Spencer’s chest expanded against hers, then contracted. “I grew up in Stockport. Do you know where that is?”

“No.”

“It’s a small town outside of Manchester, which is north of London.”

“Okay.”

He paused a moment, his eyes going distant before focusing back on her. “My father is a mechanic. He owns his own repair shop. He does all right, but we were poor. Always poor.”

She sucked in a breath. “Wait, what?”

He nodded. “Yes, I grew up working on cars with my dad.”

She was about to ask why he hadn’t told her, but then stopped herself. Because that wasn’t what they’d been. It wasn’t what they were, to talk about themselves. So she realized the shift now, from what they had to what they were building. This was something, this closed-off man admitting his roots. And it was something for her to admit what Robby had done to her. “Okay.”

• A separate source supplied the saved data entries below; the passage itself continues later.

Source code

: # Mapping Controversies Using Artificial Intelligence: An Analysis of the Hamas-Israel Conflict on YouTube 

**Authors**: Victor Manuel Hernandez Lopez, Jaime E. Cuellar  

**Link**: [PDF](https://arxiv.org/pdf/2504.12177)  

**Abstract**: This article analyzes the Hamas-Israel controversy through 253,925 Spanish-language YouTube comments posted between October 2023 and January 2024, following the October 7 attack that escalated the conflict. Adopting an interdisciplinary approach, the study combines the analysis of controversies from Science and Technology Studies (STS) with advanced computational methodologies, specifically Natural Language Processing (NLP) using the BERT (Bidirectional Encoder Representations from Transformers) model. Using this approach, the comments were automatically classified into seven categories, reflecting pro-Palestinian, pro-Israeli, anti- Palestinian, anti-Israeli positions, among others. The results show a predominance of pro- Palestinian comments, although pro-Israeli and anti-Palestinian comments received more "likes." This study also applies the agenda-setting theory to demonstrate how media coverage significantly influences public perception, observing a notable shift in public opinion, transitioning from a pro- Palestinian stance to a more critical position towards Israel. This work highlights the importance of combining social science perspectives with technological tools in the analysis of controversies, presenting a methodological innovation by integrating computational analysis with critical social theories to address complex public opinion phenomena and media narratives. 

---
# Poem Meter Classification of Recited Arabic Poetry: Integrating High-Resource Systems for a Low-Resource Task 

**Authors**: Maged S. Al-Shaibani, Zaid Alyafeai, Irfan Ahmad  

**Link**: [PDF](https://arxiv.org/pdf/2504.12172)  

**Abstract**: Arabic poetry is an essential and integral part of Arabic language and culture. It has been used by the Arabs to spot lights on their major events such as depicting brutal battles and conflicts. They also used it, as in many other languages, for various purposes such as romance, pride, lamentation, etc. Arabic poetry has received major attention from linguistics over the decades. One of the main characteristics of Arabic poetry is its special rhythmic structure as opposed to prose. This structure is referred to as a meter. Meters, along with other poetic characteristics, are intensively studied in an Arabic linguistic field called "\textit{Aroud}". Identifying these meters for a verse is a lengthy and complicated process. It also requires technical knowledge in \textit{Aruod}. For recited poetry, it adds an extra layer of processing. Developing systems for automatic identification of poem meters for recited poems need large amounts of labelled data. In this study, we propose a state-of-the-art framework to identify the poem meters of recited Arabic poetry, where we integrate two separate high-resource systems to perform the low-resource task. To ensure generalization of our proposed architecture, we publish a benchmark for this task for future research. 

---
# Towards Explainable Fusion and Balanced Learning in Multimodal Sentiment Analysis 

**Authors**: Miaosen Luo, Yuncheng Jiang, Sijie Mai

He soldiered on. “But I didn’t want to work on cars. I never did. I don’t even really like cars.” She gasped in mock outrage, and that made him smile. “My dad and I never got along. He thought I was embarrassed of him, and as a punk teenager, I was. I didn’t want anything to do with him or his shop or my fucking low-class town. I wanted money and success. So as soon as I could, I left. Went to school in New York and got a job and that’s that.”

She ran a hand over his shoulder. “And you have that, right? The success, I mean. And the money.”

He didn’t answer her for a minute, and his hands settled on her hips. “Sure, sure, I have that.”

She frowned then. “So why . . . why me? Why this? I’m basically everything you left, right?”